== WORK INSTRUCTIONS ==
Exactly the lines from the opening of the data through the line containing "Document page, 2212x1659 pixels." should be reproduced, please, with nothing added.

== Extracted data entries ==
⟨

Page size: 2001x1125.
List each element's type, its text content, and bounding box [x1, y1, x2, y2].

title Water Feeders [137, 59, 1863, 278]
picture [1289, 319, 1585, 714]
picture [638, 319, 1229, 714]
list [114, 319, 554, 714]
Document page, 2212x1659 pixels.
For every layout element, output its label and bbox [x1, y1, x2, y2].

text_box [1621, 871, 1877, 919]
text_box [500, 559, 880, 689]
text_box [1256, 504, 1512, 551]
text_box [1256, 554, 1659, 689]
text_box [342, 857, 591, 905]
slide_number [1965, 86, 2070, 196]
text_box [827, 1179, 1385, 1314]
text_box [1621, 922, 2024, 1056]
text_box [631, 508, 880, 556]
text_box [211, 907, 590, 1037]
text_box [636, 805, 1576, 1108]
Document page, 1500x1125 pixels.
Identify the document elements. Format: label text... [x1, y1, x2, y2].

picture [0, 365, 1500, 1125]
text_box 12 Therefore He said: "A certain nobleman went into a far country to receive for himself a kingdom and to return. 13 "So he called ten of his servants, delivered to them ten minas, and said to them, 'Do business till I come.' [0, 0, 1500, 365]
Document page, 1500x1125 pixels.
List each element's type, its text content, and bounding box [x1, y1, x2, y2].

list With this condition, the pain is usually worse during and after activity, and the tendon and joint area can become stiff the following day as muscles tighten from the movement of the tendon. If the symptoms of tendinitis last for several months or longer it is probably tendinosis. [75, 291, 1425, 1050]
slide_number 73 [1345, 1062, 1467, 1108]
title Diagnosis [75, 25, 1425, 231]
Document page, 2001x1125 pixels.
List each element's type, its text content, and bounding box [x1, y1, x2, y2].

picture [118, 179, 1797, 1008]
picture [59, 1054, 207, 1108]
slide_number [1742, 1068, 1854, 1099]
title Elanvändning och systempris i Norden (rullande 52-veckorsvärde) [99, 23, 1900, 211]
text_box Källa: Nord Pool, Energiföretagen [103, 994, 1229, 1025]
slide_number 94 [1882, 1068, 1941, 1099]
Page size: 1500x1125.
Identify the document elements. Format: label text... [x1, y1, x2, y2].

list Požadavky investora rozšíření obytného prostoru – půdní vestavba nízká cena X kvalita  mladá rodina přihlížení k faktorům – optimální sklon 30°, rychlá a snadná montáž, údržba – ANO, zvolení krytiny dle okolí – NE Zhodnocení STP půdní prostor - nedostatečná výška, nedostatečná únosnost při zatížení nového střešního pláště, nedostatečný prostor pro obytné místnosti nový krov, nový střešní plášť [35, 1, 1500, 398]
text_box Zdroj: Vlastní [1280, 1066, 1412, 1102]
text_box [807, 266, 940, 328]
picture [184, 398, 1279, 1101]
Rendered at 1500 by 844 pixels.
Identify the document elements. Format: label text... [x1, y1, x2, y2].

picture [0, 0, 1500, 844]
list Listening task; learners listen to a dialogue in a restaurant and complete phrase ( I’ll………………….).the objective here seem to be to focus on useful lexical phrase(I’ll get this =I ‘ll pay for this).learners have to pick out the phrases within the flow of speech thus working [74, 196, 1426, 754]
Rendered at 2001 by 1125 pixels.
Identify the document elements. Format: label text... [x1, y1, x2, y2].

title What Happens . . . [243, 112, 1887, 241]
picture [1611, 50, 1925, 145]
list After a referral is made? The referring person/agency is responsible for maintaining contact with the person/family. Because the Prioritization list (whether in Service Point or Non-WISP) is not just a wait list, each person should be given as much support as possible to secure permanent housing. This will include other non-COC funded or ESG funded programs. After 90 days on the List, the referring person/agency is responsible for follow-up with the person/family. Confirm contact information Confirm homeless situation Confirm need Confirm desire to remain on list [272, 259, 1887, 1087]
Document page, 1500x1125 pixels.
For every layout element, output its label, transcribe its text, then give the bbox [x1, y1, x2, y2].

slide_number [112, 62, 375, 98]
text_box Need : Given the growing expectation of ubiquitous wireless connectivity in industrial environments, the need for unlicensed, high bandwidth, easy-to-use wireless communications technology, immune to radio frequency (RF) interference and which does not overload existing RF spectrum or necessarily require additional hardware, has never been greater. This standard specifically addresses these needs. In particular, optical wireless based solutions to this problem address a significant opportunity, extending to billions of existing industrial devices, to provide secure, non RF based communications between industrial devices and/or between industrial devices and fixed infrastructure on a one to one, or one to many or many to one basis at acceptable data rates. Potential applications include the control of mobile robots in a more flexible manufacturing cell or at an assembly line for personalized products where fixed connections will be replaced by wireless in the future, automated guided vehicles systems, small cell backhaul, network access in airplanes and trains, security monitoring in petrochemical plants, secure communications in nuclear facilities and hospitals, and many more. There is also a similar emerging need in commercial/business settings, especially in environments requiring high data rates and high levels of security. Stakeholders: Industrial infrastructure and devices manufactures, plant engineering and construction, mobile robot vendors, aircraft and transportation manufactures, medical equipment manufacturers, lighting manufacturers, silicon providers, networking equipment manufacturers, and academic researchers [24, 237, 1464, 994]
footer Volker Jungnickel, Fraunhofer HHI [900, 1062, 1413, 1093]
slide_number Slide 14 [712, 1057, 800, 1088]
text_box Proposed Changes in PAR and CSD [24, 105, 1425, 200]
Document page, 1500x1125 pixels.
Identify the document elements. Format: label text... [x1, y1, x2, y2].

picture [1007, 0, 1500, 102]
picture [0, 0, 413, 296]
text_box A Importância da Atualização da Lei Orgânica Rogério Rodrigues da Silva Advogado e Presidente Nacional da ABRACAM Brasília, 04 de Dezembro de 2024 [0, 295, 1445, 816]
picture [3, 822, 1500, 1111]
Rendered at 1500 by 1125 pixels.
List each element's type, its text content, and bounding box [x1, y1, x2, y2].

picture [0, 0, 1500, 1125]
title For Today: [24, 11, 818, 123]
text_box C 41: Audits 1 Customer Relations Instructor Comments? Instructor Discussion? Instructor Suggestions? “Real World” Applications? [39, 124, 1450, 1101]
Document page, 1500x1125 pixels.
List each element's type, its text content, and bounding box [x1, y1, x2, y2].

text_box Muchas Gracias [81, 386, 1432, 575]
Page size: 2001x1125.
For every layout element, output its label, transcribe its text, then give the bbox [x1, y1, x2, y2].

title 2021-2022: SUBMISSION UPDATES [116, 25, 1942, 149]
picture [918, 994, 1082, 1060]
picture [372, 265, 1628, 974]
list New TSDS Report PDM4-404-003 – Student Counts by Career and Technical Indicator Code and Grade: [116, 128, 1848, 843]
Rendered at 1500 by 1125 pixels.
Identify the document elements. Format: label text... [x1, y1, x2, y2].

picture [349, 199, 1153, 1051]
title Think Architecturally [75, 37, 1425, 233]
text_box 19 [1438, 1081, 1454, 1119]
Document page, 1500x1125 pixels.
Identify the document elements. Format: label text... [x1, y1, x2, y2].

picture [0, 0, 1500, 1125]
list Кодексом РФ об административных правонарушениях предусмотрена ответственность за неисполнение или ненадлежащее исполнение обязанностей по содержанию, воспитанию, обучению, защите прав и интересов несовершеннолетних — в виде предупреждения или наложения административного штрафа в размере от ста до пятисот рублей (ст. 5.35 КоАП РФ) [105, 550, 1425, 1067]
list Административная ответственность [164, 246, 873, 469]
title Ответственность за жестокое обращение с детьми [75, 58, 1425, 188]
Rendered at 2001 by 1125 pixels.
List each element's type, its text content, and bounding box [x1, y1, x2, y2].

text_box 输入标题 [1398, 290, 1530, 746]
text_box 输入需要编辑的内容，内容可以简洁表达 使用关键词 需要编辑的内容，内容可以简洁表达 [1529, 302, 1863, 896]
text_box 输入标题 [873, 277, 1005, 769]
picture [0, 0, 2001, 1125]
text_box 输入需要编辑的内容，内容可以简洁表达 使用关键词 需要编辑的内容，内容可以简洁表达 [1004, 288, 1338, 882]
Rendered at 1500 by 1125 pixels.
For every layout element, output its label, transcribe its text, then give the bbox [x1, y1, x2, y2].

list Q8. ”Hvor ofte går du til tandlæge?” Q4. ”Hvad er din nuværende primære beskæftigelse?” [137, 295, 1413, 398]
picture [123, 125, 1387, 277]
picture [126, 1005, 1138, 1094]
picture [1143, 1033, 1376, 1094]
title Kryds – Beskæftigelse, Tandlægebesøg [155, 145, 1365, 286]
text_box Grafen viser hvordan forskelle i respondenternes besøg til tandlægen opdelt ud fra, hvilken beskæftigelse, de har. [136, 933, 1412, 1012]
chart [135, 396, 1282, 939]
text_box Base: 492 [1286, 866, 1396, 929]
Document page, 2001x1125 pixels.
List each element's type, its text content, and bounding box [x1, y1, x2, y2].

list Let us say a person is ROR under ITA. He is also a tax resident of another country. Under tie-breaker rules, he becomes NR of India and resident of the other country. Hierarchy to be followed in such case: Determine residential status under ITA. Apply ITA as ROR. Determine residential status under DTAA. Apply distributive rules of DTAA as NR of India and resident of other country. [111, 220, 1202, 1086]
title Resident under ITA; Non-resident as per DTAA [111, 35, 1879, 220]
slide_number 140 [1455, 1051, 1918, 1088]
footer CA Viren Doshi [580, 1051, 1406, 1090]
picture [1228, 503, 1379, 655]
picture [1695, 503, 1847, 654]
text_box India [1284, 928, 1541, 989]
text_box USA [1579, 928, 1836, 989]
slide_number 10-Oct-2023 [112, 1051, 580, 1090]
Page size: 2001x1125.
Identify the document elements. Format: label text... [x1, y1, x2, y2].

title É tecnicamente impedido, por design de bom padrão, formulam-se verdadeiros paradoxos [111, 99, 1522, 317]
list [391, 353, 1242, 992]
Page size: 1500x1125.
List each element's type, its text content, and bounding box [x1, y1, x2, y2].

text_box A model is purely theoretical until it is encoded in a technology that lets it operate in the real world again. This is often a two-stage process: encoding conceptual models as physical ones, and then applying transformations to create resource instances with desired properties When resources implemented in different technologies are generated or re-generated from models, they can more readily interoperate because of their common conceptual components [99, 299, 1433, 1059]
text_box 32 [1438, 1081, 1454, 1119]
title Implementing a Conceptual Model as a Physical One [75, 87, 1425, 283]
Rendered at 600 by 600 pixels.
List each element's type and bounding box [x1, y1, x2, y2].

⟩

== WRITTEN RESPONSE ==
Page size: 2001x1125.
List each element's type, its text content, and bounding box [x1, y1, x2, y2].

title Water Feeders [137, 59, 1863, 278]
picture [1289, 319, 1585, 714]
picture [638, 319, 1229, 714]
list [114, 319, 554, 714]
Document page, 2212x1659 pixels.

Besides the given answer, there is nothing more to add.